EXERCISE 1: In the text on pretty-printing and completion templates, translate this sentence into Spanish: "The pretty-printer follows the indentation and line breaks from the syntax definition."
EXERCISE 2: According to the text on pretty-printing and completion templates, what keys do you press to test completion in a MiniJava editor after building the project?

TEXT SEGMENT:
—————

In order to test the pretty-print builder, you need to build your project. Your MiniJava editor provides a menu entry named Format that uses these generated rules to pretty-print a MiniJava file. Create or open a .mjv test file with a valid program, press the down-facing arrow on the right of the Syntax button and choose Format. This will apply Format to the current file and show the result in a new editor.

If your start symbols are not defined in the main SDF3 module, you might need to import the generated src-gen/pp/*-pp.str files into trans/pp.str.

Typically, the pretty-printed code lacks proper indentation and line breaks. You can fix this by improving your templates in the syntax definition. The pretty-printer follows the indentation and line breaks from the syntax definition.

You should improve your syntax definition in order to get readable code with a consistent indentation. You might read on indent styles for some inspiration.

Make sure that your altered syntax definition is still correct and can be used to parse MiniJava programs.

Completion Templates

Syntactic content completion provides users with completion suggestions based purely on static, syntactic templates. For example

completion template Statement : "while(true) {}" =
  "while(" <true:Exp> ") " <{}:Statement> (blank)  

is a syntactic completion template for while loops. Such templates are composed of static strings and placeholder expressions. Static strings allow for precise control of the presentation and are enclosed by double quotes. They can use \n for newlines or \t for one indentation level (following the user’s tab/space configuration). Placeholder expressions are indicated by angular brackets. The editor automatically moves the cursor to these expressions once the user selects a completion proposal, allowing the expressions to be filled in as the user continues typing.

Presentational editor services such as code completion, code folding, and syntax highlighting are defined in .esv files in the editor folder. Spoofax generates completion templates from templates sections in your syntax definition. You can find these templates in src-gen/completions/<name>-esv.esv files. Until now, these completion templates are not integrated into your editor. You can change this, by importing the generated src-gen/completions/MiniJava-esv.esv file into editor/MiniJava-Completions.esv. After building your project, you can test completion in a MiniJava editor by pressing Ctrl + Space.

—————

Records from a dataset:

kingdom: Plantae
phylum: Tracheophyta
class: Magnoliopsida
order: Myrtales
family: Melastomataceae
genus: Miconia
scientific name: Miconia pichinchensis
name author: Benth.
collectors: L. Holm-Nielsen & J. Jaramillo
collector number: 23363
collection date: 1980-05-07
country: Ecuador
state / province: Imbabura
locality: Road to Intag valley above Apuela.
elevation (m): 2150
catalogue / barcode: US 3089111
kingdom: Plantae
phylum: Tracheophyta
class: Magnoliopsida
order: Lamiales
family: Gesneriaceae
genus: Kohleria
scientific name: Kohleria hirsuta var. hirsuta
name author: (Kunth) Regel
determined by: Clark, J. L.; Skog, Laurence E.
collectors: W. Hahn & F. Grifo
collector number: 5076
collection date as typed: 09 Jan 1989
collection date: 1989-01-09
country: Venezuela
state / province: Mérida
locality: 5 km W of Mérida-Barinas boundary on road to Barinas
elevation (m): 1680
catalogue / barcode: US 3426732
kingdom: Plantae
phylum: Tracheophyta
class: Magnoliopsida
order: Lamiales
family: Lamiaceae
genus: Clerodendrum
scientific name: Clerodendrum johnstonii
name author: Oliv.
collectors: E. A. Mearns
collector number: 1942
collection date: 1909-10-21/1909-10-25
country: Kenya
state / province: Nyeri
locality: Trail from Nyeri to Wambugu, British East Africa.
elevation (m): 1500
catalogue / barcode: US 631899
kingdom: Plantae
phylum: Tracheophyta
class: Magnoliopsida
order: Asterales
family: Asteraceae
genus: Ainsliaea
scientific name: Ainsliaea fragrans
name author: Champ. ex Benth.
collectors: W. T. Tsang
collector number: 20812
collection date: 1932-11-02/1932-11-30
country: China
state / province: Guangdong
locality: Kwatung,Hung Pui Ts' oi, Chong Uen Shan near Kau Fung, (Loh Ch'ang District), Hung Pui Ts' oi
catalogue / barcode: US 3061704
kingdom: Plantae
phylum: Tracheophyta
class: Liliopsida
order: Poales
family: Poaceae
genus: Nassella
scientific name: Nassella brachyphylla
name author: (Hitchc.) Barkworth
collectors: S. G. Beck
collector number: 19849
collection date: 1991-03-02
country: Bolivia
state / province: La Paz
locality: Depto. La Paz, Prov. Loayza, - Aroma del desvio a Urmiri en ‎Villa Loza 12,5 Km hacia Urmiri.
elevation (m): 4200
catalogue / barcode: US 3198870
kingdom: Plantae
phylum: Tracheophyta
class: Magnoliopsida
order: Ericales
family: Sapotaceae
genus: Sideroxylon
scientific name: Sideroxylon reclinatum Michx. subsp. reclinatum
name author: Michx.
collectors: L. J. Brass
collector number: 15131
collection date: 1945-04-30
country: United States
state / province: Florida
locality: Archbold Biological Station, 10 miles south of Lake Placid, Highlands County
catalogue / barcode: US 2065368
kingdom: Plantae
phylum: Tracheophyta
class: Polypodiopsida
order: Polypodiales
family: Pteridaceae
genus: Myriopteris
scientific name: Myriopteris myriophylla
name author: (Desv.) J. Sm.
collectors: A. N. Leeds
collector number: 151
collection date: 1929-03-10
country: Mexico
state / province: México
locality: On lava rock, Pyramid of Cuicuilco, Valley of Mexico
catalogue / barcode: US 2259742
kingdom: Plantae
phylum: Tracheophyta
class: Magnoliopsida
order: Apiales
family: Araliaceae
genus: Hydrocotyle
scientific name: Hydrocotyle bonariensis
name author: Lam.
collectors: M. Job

—————

TASK RESULT 1: El pretty-printer sigue la sangría y los saltos de línea de la definición de sintaxis.

TASK RESULT 2: Ctrl + Space.